**Task description**
Within the records below, reproduce without change the lines from the line that has "ring dip: (89, 154)" through the line that has "thumb cmc: (172, 169)", and only those.

Joint position lists:
━━━━━━━━━━

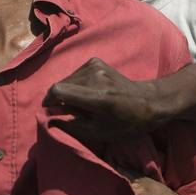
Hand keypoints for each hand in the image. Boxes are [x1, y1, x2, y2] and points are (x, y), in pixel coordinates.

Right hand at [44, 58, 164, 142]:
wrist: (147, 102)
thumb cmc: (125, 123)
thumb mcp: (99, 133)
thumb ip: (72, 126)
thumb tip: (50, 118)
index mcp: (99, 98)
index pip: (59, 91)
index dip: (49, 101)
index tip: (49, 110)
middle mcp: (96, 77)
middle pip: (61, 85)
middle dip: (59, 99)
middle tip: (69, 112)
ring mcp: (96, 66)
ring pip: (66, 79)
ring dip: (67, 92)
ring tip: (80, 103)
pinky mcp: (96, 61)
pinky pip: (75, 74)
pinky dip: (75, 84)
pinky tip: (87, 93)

━━━━━━━━━━

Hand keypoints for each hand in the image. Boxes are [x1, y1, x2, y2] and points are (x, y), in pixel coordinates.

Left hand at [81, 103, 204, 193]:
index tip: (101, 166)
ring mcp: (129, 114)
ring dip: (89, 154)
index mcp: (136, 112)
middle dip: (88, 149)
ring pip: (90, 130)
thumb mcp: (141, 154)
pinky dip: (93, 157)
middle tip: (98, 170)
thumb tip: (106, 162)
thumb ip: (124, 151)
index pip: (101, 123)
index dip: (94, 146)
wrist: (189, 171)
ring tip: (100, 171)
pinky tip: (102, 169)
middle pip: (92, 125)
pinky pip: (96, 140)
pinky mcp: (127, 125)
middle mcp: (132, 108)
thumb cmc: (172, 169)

━━━━━━━━━━

**Written solution**
ring dip: (89, 154)
index mcp: (136, 112)
middle dip: (88, 149)
ring pip: (90, 130)
thumb mcp: (141, 154)
pinky dip: (93, 157)
middle tip: (98, 170)
thumb tip: (106, 162)
thumb ip: (124, 151)
index pip: (101, 123)
index dip: (94, 146)
wrist: (189, 171)
ring tip: (100, 171)
pinky tip: (102, 169)
middle pip: (92, 125)
pinky pip: (96, 140)
pinky mcp: (127, 125)
middle mcp: (132, 108)
thumb cmc: (172, 169)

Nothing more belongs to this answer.